Note that beginning with the July 2004 SNOMED CT release, the historical relationships are included in the single relationships file; prior to this, the historical relationships were distributed in a separate file with the same format as the relationships file. The only way of separating active relationships from historical relationships is that the historical relationships always have a CHARACTERISTICTYPE value equal to 2.
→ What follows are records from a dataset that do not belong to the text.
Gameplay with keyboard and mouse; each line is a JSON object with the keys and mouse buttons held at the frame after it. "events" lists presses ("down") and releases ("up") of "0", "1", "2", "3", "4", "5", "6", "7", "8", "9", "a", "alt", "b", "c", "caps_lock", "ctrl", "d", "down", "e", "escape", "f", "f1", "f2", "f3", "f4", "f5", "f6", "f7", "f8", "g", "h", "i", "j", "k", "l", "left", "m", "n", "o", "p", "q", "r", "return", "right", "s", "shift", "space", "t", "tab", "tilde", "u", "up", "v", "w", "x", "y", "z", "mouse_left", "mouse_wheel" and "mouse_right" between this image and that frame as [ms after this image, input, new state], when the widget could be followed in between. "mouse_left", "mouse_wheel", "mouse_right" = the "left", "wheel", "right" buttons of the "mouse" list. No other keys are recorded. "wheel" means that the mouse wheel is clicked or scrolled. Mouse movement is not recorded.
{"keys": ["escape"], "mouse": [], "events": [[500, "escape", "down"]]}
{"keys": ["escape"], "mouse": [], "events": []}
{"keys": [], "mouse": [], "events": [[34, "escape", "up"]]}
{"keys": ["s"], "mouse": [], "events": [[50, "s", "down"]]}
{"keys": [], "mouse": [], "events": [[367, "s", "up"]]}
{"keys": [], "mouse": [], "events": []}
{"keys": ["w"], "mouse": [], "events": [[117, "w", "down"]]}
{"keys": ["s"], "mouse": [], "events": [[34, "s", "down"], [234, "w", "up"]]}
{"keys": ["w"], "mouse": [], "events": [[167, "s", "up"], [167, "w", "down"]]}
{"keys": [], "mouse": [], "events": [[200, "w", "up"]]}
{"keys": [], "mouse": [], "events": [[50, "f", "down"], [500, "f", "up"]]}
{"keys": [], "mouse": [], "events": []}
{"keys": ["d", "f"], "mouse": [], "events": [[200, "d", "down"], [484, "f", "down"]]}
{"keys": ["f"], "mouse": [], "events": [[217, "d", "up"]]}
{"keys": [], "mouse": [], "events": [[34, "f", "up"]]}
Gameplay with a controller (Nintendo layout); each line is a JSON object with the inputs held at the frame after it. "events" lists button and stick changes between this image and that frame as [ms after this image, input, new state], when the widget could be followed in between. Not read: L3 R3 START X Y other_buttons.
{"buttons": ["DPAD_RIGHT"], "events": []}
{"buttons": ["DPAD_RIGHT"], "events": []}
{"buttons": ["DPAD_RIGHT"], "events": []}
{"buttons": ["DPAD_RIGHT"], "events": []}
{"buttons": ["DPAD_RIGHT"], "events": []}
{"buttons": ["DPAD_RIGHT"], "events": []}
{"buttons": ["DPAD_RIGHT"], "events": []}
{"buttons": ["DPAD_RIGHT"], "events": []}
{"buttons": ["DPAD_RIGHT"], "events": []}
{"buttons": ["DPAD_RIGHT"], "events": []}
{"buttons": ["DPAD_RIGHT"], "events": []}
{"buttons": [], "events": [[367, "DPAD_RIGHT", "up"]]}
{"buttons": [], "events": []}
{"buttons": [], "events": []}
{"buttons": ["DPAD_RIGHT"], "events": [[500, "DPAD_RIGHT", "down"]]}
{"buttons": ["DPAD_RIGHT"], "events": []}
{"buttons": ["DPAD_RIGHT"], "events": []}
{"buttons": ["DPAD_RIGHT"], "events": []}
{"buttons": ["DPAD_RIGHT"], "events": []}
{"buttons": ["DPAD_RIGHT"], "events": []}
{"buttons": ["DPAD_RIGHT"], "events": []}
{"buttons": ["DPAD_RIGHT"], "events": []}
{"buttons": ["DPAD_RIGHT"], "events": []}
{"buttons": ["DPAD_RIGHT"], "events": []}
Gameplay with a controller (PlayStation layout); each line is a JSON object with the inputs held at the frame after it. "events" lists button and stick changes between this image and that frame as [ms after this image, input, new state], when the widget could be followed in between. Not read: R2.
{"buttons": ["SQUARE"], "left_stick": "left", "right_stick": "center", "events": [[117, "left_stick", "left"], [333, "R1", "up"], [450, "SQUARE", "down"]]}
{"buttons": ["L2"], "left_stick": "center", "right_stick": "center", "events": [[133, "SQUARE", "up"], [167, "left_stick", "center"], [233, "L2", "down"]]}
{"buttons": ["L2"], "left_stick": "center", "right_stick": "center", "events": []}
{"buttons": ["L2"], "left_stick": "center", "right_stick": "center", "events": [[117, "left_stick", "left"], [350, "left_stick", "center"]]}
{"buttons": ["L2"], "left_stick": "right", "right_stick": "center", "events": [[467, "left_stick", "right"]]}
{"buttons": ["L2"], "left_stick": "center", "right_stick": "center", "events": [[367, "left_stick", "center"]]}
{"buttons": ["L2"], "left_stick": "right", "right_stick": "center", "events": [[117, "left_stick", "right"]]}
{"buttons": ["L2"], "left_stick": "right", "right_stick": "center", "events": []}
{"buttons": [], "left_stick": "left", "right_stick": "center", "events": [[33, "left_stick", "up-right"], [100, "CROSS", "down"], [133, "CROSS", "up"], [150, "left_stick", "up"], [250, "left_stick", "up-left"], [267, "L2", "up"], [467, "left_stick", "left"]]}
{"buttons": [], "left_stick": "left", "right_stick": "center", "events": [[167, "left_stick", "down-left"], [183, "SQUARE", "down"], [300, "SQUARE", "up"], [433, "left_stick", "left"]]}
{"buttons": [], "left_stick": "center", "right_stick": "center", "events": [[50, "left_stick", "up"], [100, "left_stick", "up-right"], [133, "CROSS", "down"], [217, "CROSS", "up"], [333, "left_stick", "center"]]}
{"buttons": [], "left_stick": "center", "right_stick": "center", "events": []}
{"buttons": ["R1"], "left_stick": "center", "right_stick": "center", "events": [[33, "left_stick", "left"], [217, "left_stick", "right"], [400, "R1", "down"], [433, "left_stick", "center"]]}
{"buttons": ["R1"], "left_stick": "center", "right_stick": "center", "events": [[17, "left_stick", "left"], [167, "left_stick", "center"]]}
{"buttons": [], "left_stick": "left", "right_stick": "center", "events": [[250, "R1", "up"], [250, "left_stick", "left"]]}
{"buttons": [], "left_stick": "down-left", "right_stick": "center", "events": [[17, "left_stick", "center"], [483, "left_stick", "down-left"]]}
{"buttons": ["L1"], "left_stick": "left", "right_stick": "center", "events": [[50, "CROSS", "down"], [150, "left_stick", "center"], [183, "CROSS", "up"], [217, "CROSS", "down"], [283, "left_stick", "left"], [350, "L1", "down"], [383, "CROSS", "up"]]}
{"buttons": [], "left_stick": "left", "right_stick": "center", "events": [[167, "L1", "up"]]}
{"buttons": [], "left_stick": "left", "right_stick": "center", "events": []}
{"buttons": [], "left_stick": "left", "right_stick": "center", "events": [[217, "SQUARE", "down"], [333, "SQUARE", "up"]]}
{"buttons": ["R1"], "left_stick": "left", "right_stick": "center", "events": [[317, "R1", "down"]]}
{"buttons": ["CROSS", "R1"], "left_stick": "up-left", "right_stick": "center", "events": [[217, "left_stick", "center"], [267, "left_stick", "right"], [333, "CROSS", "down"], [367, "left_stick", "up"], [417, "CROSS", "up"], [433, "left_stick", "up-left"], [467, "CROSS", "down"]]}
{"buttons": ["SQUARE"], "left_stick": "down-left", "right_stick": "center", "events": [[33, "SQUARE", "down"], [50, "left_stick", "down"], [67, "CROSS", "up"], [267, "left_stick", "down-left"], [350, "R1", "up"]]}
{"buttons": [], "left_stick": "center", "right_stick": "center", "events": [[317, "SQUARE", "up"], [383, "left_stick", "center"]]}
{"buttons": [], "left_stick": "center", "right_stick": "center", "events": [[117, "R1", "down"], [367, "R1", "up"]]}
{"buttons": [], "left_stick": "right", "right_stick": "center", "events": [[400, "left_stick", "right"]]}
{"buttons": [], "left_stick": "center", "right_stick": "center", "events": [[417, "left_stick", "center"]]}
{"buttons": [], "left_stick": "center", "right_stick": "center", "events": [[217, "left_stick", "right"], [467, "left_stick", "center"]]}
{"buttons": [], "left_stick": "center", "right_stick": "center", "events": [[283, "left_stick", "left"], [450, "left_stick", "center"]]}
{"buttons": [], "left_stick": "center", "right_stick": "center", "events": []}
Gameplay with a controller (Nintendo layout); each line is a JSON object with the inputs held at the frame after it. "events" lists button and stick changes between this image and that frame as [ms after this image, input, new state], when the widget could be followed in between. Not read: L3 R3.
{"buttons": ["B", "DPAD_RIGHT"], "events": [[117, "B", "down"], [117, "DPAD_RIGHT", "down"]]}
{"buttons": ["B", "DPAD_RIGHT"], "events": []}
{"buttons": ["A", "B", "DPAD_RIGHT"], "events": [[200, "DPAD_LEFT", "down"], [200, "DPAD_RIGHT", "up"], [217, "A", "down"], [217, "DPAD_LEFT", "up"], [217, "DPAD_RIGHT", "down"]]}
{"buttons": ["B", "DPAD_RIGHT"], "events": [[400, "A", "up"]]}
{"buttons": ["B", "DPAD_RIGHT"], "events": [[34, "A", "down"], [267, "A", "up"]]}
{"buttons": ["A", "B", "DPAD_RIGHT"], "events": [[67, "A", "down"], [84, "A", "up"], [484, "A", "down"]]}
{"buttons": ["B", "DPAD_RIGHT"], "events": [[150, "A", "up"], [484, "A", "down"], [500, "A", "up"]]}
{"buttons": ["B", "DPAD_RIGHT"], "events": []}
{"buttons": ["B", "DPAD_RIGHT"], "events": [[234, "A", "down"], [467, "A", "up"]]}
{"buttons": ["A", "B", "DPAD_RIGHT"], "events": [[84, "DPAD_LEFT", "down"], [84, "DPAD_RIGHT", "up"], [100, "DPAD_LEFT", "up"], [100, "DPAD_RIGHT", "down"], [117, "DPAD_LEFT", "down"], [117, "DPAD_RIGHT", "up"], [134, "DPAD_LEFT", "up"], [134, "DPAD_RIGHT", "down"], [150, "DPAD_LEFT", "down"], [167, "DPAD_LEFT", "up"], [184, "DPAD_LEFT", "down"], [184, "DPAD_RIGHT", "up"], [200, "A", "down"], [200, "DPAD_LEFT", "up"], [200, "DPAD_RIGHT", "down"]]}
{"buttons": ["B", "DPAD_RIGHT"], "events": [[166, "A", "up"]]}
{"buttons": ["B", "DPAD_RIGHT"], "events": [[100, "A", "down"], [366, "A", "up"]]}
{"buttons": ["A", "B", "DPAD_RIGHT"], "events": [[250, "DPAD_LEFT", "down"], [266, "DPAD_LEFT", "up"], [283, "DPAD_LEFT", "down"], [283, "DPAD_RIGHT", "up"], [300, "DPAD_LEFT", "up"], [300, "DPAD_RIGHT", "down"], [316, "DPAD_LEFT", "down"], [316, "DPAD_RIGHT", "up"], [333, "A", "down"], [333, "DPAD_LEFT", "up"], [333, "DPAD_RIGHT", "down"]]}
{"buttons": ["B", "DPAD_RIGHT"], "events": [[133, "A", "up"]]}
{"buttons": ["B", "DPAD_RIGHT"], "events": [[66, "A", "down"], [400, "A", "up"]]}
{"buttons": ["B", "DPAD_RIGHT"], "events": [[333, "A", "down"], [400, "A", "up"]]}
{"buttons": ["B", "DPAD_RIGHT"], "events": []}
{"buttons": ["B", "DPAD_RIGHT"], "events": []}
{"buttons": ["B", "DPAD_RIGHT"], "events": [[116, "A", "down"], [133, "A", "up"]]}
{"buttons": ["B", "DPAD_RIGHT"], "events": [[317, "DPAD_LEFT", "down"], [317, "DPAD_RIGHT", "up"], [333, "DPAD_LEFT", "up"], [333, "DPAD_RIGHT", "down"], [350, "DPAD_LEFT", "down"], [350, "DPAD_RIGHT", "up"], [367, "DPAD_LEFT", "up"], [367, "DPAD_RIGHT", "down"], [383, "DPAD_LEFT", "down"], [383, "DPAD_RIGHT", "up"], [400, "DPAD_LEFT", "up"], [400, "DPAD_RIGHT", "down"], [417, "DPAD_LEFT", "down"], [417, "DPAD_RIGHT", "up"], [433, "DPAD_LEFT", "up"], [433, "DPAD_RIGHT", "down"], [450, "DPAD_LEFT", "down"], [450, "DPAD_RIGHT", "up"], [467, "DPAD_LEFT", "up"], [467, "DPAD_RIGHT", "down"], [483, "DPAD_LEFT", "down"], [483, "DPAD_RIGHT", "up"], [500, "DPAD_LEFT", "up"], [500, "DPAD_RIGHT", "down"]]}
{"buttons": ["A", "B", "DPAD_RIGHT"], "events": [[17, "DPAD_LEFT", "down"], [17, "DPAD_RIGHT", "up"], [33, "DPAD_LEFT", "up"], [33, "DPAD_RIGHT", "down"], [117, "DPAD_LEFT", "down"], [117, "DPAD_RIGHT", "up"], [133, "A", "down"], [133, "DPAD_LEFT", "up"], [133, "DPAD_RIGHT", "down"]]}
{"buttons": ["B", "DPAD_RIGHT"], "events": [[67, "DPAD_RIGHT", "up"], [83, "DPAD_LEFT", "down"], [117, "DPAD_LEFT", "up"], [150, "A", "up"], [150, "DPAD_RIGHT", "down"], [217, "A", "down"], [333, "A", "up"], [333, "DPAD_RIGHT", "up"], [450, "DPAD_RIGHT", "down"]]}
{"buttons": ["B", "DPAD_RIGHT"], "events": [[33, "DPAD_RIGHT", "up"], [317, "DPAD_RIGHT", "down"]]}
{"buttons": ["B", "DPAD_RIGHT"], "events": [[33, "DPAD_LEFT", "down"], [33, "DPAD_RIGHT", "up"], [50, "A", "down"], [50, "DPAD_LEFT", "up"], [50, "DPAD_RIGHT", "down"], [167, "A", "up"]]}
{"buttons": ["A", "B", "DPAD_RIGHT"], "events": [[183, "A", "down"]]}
Also note that the AQ (Allowable Qualifiers) relationships are in both the Attributes file, and the Relationships file. They are made from both places, and a sort -u is done to insure that they are identically represented in the two places.
Component History
COMPONENTID|RELEASEVERSION|CHANGETYPE|STATUS|REASON
This QA*.final file simply involves getting all of the rows in the Attributes file with a COMPONENTHISTORY attribute name, and printing out the appropriate fields from those rows in the order of the QA*.original file. The QA*.final file is then compared to the QA*.original file.
Subsets (2)
SUBSETID|SUBSETORIGINALID|SUBSETVERSION|SUBSETNAME|SUBSETTYPE|LANGUAGECODE|
REALMID|CONTEXTID
A separate QA*.final file is made for the U.S. and Spanish subsets. Note that for each language, there is a separate Classes_Atoms and Attributes file. The QA*.final files are each mostly made from triples extracted from the Attributes file. However, there is one row in Classes_Atoms with a TTY of ‘SB’ that contains the SUBSETNAME field. With these triples, each QA*.final file is made and compared to the QA*.original file.
Subset Members (2)
SUBSETID|MEMBERID|MEMBERSTATUS|LINKEDID
A separate QA*.final file is made for the U.S. and Spanish subset members. Note that for each language, there is a separate Attributes file. Each QA*.final file is made entirely from the Attributes file, as all of the fields appear there. Each QA*.final file is made and compared to the corresponding QA*.original file.
Cross Mappings Sets
MAPSETID|MAPSETNAME|MAPSETTYPE|MAPSETSCHEMEID|MAPSETSCHEMENAME|
MAPSETSCHEMEVERSION|MAPSETREALMID|MAPSETSEPARATOR|MAPSETRULETYPE
This QA*.final file is made almost entirely from the Attributes file, as most of the fields are separate rows in it; these are made into triples. However, there is one row in Classes_Atoms with a TTY of ‘XM’ that contains the MAPSETNAME field. With these triples, the QA*.final file is made and compared to the QA*.original file.
Cross Mapping Targets
TARGETID|TARGETSCHEMEID|TARGETCODES|TARGETRULE|TARGETADVICE
This QA*.final file is derived entirely from the XMAPTO rows in the Attributes file. The QA*.final file is made and compared to the QA*.original file.
Cross Mappings
MAPSETID|MAPCONCEPTID|MAPOPTION|MAPPRIORITY|MAPTARGETID|MAPRULE|MAPADVICE
This QA*.final file is derived entirely from the XMAP rows in the Attributes file. The QA*.final file is made and compared to the QA*.original file.
Conclusion
It is possible to recreate the 12 SNOMED CT files as received from the CAP using only the information in the Metathesaurus 2005AB *.src inversion files. While some of the steps and links require a sophisticated understanding of both the SNOMED CT fields and the UMLS Metathesaurus source inversion fields, and what each means, the process can be implemented simply and tested efficiently. This successful test of the recreation of the SNOMED CT files is a strong endorsement of the *.src and RRF structures, and proves that they do indeed support true source transparency. And, if SNOMED CT in the UMLS Metathesaurus is transparently complete, that is a good indication that any other present or future source will be demonstrably transparent when represented in the *.src file inversion structure, and the RRF distribution structure.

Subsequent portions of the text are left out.